What is needed:
Count the lines in the entries below that contain the string "catalogue", and reply with the number alone.

Dataset records:

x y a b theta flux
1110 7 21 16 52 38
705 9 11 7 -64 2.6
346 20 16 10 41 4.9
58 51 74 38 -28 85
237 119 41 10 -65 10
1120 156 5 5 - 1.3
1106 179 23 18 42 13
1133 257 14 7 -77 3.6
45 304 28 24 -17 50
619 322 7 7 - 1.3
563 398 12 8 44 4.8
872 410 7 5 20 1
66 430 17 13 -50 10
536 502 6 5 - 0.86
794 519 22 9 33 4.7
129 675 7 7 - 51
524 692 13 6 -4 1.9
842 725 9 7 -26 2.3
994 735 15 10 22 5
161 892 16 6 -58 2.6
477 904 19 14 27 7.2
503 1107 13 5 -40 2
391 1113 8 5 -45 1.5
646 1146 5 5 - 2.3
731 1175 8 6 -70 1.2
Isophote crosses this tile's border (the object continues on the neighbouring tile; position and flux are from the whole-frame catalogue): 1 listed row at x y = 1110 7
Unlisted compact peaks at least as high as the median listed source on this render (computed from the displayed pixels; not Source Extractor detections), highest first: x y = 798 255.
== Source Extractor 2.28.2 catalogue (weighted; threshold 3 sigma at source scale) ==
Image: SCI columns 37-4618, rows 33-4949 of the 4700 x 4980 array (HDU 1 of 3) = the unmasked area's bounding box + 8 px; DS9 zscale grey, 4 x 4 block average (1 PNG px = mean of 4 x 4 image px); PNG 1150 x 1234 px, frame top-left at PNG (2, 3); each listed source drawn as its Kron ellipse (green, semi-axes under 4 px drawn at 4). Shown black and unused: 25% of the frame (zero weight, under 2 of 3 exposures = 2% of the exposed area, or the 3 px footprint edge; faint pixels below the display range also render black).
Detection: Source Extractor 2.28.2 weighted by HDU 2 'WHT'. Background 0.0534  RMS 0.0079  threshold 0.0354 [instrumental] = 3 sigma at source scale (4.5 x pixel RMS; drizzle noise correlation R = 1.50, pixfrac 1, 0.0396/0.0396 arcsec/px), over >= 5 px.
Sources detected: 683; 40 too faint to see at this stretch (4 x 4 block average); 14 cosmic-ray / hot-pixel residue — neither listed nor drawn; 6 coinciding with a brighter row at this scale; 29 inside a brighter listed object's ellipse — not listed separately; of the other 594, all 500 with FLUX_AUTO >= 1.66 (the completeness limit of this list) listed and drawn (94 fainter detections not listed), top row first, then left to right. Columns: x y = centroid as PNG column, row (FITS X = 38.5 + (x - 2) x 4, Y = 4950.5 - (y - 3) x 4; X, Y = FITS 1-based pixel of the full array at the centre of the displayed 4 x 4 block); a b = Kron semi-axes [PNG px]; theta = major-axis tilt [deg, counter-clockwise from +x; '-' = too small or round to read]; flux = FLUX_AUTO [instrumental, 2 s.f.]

Expected answer:
2